Sarah Khan of London-based fashion brand, Lalage Beaumont, says “it’s been extremely difficult finding someone who wants to be in the office 5 days a week. People expect a hybrid working policy nowadays.” 

Make your company values clear and stick to them

Gen Z are incredibly ignited by current events and therefore want to work for companies that mirror their same morals and values. Don’t just talk about these values by sharing them on a company website; Gen Z are more interested in physical action being taken and a commitment to these values. 

Whether it’s a stand against climate change through sustainable office design or a commitment to ensuring their staff have the mental health support they need, make your company values clear and more importantly, demonstrate it, don’t just talk about it. 

Provide opportunities for growth and development

As mentioned, Gen Z cares a lot about value. This is both the value they bring to the company but also their own personal values and the sense of purpose they gain from working. Providing long term goals and development plans can help with giving your employees reassurance that they are valued, important and worthy. 

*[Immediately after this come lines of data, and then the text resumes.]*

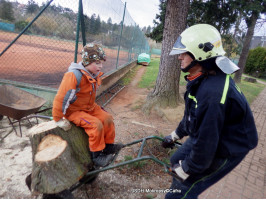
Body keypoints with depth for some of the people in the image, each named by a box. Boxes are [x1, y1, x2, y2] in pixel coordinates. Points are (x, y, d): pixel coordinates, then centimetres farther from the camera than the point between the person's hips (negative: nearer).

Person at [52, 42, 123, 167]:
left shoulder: (95, 74, -2)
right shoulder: (74, 75, -28)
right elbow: (61, 97, -26)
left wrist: (93, 107, 16)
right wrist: (58, 119, -20)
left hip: (89, 107, 8)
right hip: (74, 110, -8)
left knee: (107, 118, -5)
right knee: (96, 125, -24)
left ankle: (109, 145, 14)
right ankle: (96, 155, -4)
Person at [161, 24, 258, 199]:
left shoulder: (213, 93, -36)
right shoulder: (201, 80, -4)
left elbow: (206, 142, -30)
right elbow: (192, 115, 9)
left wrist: (185, 170, -16)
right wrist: (175, 135, 18)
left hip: (225, 150, -9)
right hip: (203, 136, 9)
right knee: (177, 160, 21)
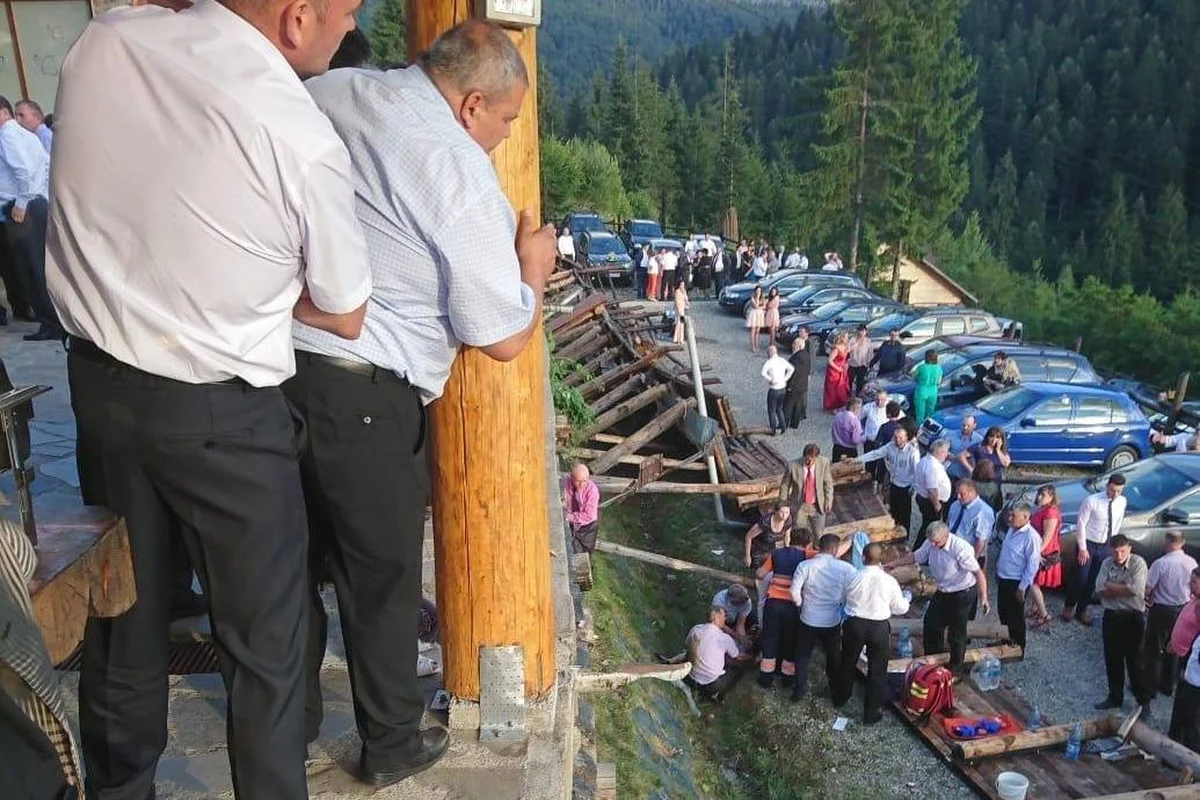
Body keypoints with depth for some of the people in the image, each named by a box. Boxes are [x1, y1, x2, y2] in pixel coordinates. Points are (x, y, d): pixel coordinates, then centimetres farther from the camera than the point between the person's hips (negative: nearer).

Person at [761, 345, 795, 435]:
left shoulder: (769, 362, -16)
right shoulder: (783, 361, 2)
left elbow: (763, 373, -32)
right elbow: (792, 368, 11)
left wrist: (770, 380, -20)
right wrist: (785, 379, 7)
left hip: (773, 390, -6)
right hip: (783, 389, 6)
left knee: (771, 411, 8)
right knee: (779, 408, 24)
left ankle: (774, 430, 12)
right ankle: (783, 427, 27)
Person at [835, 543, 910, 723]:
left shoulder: (854, 578, -12)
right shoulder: (889, 581, -12)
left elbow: (844, 599, 3)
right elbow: (900, 608, -1)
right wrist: (906, 600, 21)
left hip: (854, 624, 1)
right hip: (879, 628, -1)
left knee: (848, 663, 22)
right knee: (877, 670, 13)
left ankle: (839, 699, 41)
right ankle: (871, 713, 19)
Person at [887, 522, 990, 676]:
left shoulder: (960, 548, -31)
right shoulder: (930, 544, -10)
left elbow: (978, 573, -28)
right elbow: (915, 556, 8)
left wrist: (983, 598, -30)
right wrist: (894, 564, 8)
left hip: (962, 594, -7)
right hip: (942, 593, 7)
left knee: (957, 632, 4)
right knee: (931, 623, 17)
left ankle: (955, 669, 24)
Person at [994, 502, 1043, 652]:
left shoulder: (1031, 537, -23)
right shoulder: (1011, 530, 3)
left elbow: (1033, 565, -21)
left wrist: (1022, 587, -19)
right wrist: (998, 572, 17)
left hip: (1016, 583, -8)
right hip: (1003, 579, 8)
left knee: (1016, 617, 8)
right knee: (1003, 612, 21)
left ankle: (1018, 648, 26)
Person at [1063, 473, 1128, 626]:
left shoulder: (1122, 502, -3)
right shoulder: (1092, 501, -18)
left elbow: (1118, 523, 11)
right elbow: (1080, 524, -14)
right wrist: (1082, 548, -13)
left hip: (1105, 547, 4)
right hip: (1088, 545, -4)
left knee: (1093, 582, 12)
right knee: (1081, 579, -2)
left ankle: (1082, 610, 28)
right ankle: (1069, 607, 22)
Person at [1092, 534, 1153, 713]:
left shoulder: (1138, 563, -13)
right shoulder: (1106, 563, 1)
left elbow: (1136, 590, -24)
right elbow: (1100, 590, -7)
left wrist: (1111, 586, -13)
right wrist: (1125, 588, -15)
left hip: (1133, 618, -5)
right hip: (1111, 616, 5)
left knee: (1135, 660, 3)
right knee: (1112, 660, 14)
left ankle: (1144, 701, 18)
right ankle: (1115, 697, 28)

Continue to show how valued they are 

Gen Z aren’t the most driven by salary. Instead, they want to feel supported and noticed in the workplace. It’s important staff get the right training and support throughout their journey so they continue to feel valued. By encouraging regular meetings to run through progress and improvements, you can better team morale, as well as establishing yourself as a trustworthy leader. 

What does this all mean for employers? 

Each and every business needs to adapt to current global changes as well as employee feedback. With Gen Z and Millennials becoming a large part of the workforce, it’s key to implement initiatives that your younger employees care about. With a generation of workers who are ready to up and leave when their job satisfaction drops, investing in your people will be the biggest drive for them to stay.